--- Start PAGE EXCERPT ---

Core Issues

In an exclusive interview with CRN a week before this year's annual Intel Solution Summit, President, COO and CEO-in-waiting Paul Otellini said, "The problems that happened in early '04 had root causes in '02 and '03. The systems you're seeing now are a function of the discipline we reinstilled in the company after we saw some slips."

After a series of ill-timed product delays last year, Otellini and CEO Craig Barrett raised hell, in effect telling executives throughout the company not to write checks Intel couldn't cash. "Everything I said then—return to 90 percent confident schedules, making sure we're staffing these [projects] appropriately, trim the road map to make sure we have a very clear vision on delivering everything in the platform together—it's where we've been during 98 percent of our history."

--- End PAGE EXCERPT ---

■ **TASK A**: Copy the lines of the records from the one containing "pose: elev=175.4 azim=58.7" through the end of the records, swapping "Dot at" for "Point at" and leaving everything else unchanged.

--- Start DATA EXCERPTS ---

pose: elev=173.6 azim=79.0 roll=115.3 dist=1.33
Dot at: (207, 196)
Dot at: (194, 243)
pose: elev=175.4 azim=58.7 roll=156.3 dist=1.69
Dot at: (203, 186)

--- End DATA EXCERPTS ---

■ **TASK B**: Extend the article on Intel's product delays, picking up after its final sentence.

■ **EXPECTED OUTPUT A**:
pose: elev=175.4 azim=58.7 roll=156.3 dist=1.69
Point at: (203, 186)

■ **EXPECTED OUTPUT B**:
**>> **'The huge advantage that you have with a strong channel, which we've been able to put together, is they can go into a small business or a medium business or to an individual consumer and explain what this technology is and what benefits it brings to them.'-- STEVE DALLMAN, INTEL'S DIRECTOR OF AMERICAS DISTRIBUTION, CHANNEL MARKETING

Otellini said he's confident Intel has successfully addressed its problems and that the channel will reap the benefits. His confidence appears to be well-founded. Based on early feedback from solution providers and system builders, Intel executives can expect to get generally good grades from the channel but may get a few "incompletes" from system builders when they meet at the Las Vegas summit.

"We still do have challenges," said David Su, president of Jetta International, a Monmouth, N.J.-based system builder and solution provider. Specifically, Su pointed to the continued pressure over pricing disparities between large OEMs and system builders, preserving healthy hardware margins and convincing customers that new Intel technology such as dual-core processors are necessary and worth the premium.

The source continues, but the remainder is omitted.